Exercise aim. Repeat the data below exactly, with every entry included.

*** Supplied data ***

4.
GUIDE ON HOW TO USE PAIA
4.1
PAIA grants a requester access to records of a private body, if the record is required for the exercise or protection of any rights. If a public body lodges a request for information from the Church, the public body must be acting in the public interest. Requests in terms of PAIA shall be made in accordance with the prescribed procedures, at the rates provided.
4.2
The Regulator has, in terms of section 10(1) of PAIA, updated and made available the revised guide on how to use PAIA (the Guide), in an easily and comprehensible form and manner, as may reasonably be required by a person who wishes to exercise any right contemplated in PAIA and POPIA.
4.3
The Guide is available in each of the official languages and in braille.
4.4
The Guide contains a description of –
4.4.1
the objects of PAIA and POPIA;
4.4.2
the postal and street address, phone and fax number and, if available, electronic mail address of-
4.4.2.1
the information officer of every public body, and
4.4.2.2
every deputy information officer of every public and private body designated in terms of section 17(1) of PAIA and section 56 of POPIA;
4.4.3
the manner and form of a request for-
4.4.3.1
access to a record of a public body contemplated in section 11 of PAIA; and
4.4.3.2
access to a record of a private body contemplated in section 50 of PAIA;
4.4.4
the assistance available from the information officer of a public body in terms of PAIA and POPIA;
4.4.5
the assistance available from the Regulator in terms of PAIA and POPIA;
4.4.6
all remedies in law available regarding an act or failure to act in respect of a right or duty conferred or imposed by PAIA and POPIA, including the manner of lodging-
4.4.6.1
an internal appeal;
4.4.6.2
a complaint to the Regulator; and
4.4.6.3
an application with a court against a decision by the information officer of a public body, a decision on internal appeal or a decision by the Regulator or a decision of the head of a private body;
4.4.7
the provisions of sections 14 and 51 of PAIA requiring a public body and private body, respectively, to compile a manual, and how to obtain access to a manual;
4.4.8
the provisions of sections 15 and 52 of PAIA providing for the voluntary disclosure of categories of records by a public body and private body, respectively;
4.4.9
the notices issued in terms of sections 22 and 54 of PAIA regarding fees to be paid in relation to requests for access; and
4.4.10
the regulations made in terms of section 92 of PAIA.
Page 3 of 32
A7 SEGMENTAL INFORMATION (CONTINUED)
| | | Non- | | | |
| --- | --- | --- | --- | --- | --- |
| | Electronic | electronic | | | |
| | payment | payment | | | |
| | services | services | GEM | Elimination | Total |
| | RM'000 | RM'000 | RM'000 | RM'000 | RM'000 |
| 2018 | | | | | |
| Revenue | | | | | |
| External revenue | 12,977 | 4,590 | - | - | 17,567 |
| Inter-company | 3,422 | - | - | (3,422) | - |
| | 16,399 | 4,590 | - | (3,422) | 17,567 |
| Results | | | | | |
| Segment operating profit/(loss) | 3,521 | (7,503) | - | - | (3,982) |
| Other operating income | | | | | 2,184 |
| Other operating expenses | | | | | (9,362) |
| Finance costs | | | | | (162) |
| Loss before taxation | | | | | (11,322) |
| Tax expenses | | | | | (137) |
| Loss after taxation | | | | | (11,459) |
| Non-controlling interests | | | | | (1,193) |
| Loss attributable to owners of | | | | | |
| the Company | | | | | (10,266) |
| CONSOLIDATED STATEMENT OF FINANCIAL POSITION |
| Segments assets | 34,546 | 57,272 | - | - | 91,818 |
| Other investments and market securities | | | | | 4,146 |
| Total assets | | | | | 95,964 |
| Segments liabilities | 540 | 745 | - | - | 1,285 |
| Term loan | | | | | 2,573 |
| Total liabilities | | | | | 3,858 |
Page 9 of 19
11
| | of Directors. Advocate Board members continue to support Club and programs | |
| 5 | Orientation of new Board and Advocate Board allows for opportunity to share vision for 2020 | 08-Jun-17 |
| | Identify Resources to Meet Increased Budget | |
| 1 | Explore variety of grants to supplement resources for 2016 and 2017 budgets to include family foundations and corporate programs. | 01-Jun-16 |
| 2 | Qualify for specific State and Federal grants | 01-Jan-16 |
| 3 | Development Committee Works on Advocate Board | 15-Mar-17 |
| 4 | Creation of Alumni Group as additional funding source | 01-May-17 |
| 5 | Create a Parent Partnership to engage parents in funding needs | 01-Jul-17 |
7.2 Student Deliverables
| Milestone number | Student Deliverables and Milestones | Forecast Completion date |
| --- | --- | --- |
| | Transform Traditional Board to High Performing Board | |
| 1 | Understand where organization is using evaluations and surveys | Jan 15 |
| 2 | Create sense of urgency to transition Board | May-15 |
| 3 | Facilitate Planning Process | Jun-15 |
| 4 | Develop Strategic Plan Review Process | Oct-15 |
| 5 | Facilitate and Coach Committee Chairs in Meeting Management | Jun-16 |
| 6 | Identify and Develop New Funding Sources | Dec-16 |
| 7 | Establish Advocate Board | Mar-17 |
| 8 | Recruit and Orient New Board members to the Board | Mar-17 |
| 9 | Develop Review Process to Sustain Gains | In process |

***

Solved problem.
4.
GUIDE ON HOW TO USE PAIA
4.1
PAIA grants a requester access to records of a private body, if the record is required for the exercise or protection of any rights. If a public body lodges a request for information from the Church, the public body must be acting in the public interest. Requests in terms of PAIA shall be made in accordance with the prescribed procedures, at the rates provided.
4.2
The Regulator has, in terms of section 10(1) of PAIA, updated and made available the revised guide on how to use PAIA (the Guide), in an easily and comprehensible form and manner, as may reasonably be required by a person who wishes to exercise any right contemplated in PAIA and POPIA.
4.3
The Guide is available in each of the official languages and in braille.
4.4
The Guide contains a description of –
4.4.1
the objects of PAIA and POPIA;
4.4.2
the postal and street address, phone and fax number and, if available, electronic mail address of-
4.4.2.1
the information officer of every public body, and
4.4.2.2
every deputy information officer of every public and private body designated in terms of section 17(1) of PAIA and section 56 of POPIA;
4.4.3
the manner and form of a request for-
4.4.3.1
access to a record of a public body contemplated in section 11 of PAIA; and
4.4.3.2
access to a record of a private body contemplated in section 50 of PAIA;
4.4.4
the assistance available from the information officer of a public body in terms of PAIA and POPIA;
4.4.5
the assistance available from the Regulator in terms of PAIA and POPIA;
4.4.6
all remedies in law available regarding an act or failure to act in respect of a right or duty conferred or imposed by PAIA and POPIA, including the manner of lodging-
4.4.6.1
an internal appeal;
4.4.6.2
a complaint to the Regulator; and
4.4.6.3
an application with a court against a decision by the information officer of a public body, a decision on internal appeal or a decision by the Regulator or a decision of the head of a private body;
4.4.7
the provisions of sections 14 and 51 of PAIA requiring a public body and private body, respectively, to compile a manual, and how to obtain access to a manual;
4.4.8
the provisions of sections 15 and 52 of PAIA providing for the voluntary disclosure of categories of records by a public body and private body, respectively;
4.4.9
the notices issued in terms of sections 22 and 54 of PAIA regarding fees to be paid in relation to requests for access; and
4.4.10
the regulations made in terms of section 92 of PAIA.
Page 3 of 32
A7 SEGMENTAL INFORMATION (CONTINUED)
| | | Non- | | | |
| --- | --- | --- | --- | --- | --- |
| | Electronic | electronic | | | |
| | payment | payment | | | |
| | services | services | GEM | Elimination | Total |
| | RM'000 | RM'000 | RM'000 | RM'000 | RM'000 |
| 2018 | | | | | |
| Revenue | | | | | |
| External revenue | 12,977 | 4,590 | - | - | 17,567 |
| Inter-company | 3,422 | - | - | (3,422) | - |
| | 16,399 | 4,590 | - | (3,422) | 17,567 |
| Results | | | | | |
| Segment operating profit/(loss) | 3,521 | (7,503) | - | - | (3,982) |
| Other operating income | | | | | 2,184 |
| Other operating expenses | | | | | (9,362) |
| Finance costs | | | | | (162) |
| Loss before taxation | | | | | (11,322) |
| Tax expenses | | | | | (137) |
| Loss after taxation | | | | | (11,459) |
| Non-controlling interests | | | | | (1,193) |
| Loss attributable to owners of | | | | | |
| the Company | | | | | (10,266) |
| CONSOLIDATED STATEMENT OF FINANCIAL POSITION |
| Segments assets | 34,546 | 57,272 | - | - | 91,818 |
| Other investments and market securities | | | | | 4,146 |
| Total assets | | | | | 95,964 |
| Segments liabilities | 540 | 745 | - | - | 1,285 |
| Term loan | | | | | 2,573 |
| Total liabilities | | | | | 3,858 |
Page 9 of 19
11
| | of Directors. Advocate Board members continue to support Club and programs | |
| 5 | Orientation of new Board and Advocate Board allows for opportunity to share vision for 2020 | 08-Jun-17 |
| | Identify Resources to Meet Increased Budget | |
| 1 | Explore variety of grants to supplement resources for 2016 and 2017 budgets to include family foundations and corporate programs. | 01-Jun-16 |
| 2 | Qualify for specific State and Federal grants | 01-Jan-16 |
| 3 | Development Committee Works on Advocate Board | 15-Mar-17 |
| 4 | Creation of Alumni Group as additional funding source | 01-May-17 |
| 5 | Create a Parent Partnership to engage parents in funding needs | 01-Jul-17 |
7.2 Student Deliverables
| Milestone number | Student Deliverables and Milestones | Forecast Completion date |
| --- | --- | --- |
| | Transform Traditional Board to High Performing Board | |
| 1 | Understand where organization is using evaluations and surveys | Jan 15 |
| 2 | Create sense of urgency to transition Board | May-15 |
| 3 | Facilitate Planning Process | Jun-15 |
| 4 | Develop Strategic Plan Review Process | Oct-15 |
| 5 | Facilitate and Coach Committee Chairs in Meeting Management | Jun-16 |
| 6 | Identify and Develop New Funding Sources | Dec-16 |
| 7 | Establish Advocate Board | Mar-17 |
| 8 | Recruit and Orient New Board members to the Board | Mar-17 |
| 9 | Develop Review Process to Sustain Gains | In process |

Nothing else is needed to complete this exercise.